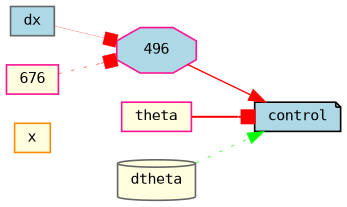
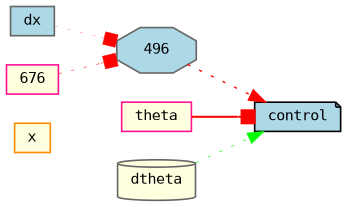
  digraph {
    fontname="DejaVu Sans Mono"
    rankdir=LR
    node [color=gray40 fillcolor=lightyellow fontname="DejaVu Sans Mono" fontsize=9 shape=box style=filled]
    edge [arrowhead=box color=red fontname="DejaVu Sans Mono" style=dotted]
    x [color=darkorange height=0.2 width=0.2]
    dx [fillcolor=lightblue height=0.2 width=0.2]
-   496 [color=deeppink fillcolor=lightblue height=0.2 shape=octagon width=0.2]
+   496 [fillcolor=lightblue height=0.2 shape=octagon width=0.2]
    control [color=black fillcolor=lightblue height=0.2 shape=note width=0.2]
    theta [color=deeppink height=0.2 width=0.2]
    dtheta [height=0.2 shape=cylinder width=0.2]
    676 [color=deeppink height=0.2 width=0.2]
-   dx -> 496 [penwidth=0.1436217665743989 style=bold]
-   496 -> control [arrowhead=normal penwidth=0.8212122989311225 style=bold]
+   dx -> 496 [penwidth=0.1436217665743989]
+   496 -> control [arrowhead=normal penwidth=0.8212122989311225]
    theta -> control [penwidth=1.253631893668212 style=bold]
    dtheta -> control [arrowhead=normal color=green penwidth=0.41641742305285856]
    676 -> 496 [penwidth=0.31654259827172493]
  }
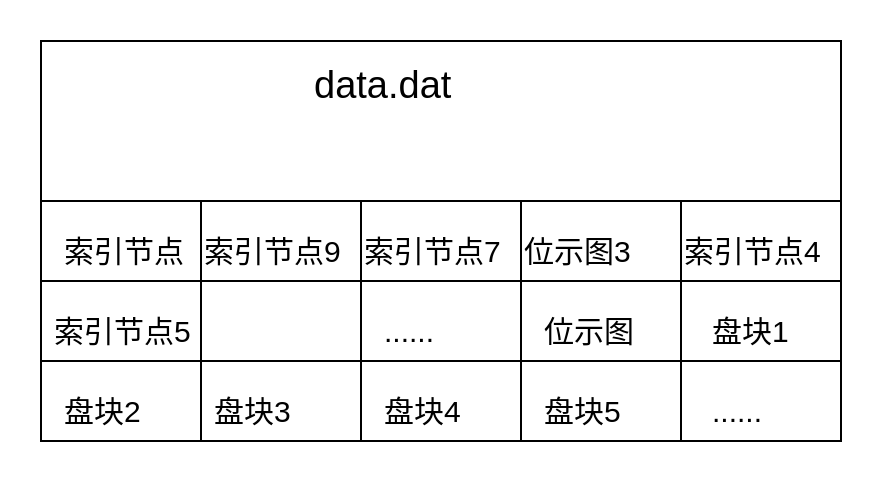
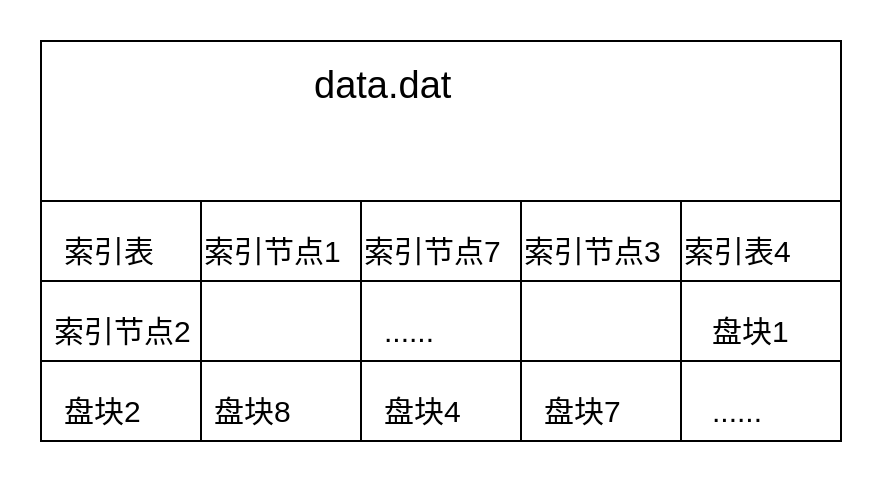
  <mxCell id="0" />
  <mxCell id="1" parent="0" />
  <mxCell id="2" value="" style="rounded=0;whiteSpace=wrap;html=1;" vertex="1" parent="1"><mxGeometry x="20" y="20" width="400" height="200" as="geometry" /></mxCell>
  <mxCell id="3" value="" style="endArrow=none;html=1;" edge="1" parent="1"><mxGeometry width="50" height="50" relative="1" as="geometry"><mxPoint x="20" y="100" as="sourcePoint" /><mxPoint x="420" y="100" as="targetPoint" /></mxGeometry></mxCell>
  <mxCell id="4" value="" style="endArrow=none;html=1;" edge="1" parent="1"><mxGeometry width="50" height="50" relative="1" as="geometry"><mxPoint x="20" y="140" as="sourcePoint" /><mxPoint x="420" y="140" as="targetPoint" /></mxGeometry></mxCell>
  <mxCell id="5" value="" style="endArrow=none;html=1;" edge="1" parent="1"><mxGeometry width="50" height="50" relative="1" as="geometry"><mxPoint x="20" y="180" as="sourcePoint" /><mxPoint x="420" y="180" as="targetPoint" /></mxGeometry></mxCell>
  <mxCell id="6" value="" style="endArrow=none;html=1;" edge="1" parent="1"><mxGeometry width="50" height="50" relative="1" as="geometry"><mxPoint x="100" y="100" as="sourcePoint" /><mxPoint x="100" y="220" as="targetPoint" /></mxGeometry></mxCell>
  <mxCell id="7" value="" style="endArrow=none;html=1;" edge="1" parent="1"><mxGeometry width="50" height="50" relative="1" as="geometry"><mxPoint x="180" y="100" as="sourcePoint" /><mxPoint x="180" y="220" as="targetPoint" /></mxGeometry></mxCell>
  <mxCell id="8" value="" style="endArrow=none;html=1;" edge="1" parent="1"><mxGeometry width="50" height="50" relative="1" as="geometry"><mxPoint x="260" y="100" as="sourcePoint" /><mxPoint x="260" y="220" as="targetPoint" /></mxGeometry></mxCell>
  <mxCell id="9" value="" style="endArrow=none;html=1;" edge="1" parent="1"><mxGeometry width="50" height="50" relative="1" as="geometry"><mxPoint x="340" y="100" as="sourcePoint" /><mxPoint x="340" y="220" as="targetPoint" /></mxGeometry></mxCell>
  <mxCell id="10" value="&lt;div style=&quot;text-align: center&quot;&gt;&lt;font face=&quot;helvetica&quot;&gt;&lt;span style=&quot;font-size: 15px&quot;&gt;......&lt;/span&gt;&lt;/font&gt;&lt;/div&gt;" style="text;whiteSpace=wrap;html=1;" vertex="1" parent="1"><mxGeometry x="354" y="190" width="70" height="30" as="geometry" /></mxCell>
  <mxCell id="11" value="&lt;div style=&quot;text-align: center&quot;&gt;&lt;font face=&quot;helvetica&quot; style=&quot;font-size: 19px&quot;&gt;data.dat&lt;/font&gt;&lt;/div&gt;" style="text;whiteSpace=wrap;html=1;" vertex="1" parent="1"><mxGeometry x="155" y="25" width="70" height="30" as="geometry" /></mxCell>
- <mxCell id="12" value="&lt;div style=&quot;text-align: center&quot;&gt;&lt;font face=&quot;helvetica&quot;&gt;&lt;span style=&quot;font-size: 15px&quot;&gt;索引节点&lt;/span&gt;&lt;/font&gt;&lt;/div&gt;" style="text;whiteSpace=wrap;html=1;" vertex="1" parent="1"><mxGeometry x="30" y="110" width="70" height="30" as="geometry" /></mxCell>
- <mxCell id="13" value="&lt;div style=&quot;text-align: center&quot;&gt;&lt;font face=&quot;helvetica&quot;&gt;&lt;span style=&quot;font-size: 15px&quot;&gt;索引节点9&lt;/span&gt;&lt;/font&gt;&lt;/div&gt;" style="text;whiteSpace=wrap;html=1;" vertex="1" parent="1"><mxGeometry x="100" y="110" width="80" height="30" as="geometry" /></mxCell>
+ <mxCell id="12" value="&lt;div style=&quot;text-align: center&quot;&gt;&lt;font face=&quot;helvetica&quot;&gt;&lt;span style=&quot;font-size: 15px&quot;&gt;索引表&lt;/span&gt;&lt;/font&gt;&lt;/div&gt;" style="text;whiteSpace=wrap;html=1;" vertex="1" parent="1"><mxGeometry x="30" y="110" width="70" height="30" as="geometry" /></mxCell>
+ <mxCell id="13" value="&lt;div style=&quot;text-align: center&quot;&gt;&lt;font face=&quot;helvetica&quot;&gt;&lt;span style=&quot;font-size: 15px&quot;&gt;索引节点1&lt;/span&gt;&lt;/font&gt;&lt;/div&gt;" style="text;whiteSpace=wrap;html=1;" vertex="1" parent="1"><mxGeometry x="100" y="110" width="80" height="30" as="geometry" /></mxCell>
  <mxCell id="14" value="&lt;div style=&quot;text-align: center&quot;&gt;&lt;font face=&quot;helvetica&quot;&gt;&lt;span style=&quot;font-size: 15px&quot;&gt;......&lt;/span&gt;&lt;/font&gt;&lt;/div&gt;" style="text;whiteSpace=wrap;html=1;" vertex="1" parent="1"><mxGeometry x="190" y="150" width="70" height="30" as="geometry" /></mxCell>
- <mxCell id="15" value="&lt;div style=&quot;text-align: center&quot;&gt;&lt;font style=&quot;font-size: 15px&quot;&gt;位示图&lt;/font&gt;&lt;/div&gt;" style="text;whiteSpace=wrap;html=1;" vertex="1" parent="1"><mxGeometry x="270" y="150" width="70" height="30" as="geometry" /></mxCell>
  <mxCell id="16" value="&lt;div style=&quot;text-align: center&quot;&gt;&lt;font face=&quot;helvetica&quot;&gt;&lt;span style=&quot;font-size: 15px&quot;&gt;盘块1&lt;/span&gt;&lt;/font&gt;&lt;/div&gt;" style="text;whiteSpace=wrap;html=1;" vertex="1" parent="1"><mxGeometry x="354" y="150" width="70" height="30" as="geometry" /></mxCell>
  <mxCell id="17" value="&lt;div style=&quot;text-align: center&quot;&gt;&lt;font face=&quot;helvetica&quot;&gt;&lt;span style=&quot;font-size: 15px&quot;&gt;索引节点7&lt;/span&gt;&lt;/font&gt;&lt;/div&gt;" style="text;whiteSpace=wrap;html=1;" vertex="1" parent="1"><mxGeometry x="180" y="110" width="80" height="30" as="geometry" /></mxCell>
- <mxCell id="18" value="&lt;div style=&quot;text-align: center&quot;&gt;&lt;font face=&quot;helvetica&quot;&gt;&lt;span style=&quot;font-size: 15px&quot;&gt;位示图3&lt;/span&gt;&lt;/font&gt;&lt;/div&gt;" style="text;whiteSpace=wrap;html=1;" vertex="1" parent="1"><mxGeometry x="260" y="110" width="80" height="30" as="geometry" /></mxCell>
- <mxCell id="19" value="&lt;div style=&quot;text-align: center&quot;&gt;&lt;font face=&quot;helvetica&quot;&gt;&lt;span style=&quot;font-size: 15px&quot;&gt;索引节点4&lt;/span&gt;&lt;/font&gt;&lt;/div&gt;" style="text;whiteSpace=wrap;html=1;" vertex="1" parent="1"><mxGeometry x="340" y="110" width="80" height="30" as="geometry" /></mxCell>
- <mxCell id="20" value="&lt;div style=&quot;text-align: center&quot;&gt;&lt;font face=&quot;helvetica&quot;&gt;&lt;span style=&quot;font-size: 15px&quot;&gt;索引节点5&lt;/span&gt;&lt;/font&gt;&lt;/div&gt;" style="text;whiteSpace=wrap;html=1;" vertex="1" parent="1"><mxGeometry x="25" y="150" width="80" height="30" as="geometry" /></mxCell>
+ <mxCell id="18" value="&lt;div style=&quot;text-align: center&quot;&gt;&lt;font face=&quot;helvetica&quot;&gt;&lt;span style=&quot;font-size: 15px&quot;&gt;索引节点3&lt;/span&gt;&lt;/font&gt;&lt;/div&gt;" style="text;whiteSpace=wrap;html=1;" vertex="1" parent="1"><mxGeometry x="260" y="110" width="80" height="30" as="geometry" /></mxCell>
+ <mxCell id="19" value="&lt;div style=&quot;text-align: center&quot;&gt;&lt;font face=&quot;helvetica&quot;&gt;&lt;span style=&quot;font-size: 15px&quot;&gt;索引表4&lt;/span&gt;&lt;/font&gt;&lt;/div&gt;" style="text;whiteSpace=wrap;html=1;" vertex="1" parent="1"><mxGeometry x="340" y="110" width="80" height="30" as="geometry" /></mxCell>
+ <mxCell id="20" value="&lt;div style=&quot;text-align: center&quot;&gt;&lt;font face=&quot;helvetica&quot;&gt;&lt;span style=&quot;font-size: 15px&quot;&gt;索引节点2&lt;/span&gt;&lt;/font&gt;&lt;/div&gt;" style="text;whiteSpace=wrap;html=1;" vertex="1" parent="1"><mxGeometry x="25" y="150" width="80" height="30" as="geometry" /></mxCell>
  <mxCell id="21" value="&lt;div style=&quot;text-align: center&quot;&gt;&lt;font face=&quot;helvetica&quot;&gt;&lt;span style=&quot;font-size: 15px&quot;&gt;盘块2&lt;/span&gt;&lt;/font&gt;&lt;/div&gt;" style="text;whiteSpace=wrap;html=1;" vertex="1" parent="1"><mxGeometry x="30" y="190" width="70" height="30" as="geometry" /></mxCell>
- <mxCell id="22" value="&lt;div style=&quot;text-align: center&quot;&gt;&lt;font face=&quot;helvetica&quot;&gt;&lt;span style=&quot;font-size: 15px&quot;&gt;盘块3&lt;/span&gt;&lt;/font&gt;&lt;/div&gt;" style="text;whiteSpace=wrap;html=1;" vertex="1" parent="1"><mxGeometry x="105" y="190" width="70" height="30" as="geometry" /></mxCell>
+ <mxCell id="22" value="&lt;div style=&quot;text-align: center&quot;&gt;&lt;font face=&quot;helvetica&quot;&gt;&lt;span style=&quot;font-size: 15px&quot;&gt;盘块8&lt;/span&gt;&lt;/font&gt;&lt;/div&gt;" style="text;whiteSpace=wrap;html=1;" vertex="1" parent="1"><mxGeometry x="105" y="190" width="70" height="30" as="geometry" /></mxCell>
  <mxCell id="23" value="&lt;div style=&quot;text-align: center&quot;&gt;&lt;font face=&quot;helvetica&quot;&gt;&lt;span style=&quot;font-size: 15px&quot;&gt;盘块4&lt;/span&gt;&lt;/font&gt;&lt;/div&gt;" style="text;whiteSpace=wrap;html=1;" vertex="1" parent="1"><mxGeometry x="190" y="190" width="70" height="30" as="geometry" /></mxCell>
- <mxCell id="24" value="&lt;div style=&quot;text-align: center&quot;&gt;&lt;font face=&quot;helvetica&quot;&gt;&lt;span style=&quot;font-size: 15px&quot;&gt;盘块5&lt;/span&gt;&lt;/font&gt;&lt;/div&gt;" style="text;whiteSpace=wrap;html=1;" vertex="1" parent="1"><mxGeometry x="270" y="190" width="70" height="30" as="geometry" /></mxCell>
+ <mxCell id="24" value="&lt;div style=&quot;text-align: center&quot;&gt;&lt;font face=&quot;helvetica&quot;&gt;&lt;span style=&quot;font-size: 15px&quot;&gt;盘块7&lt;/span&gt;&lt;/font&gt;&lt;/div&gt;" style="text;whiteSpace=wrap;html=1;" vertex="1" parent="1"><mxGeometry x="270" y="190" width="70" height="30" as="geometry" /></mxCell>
■ ■ ■ ■ ■
WHAT TO DO: Copy the data above word for word, from its first line through the line that contains "[fillcolor=lightblue height=0.2 shape=octagon width=0.2]", including both ends. Leave the pictures out of your answer.

SOLUTION TO THIS PROBLEM:
  digraph {
    fontname="DejaVu Sans Mono"
    rankdir=LR
    node [color=gray40 fillcolor=lightyellow fontname="DejaVu Sans Mono" fontsize=9 shape=box style=filled]
    edge [arrowhead=box color=red fontname="DejaVu Sans Mono" style=dotted]
    x [color=darkorange height=0.2 width=0.2]
    dx [fillcolor=lightblue height=0.2 width=0.2]
-   496 [color=deeppink fillcolor=lightblue height=0.2 shape=octagon width=0.2]
+   496 [fillcolor=lightblue height=0.2 shape=octagon width=0.2]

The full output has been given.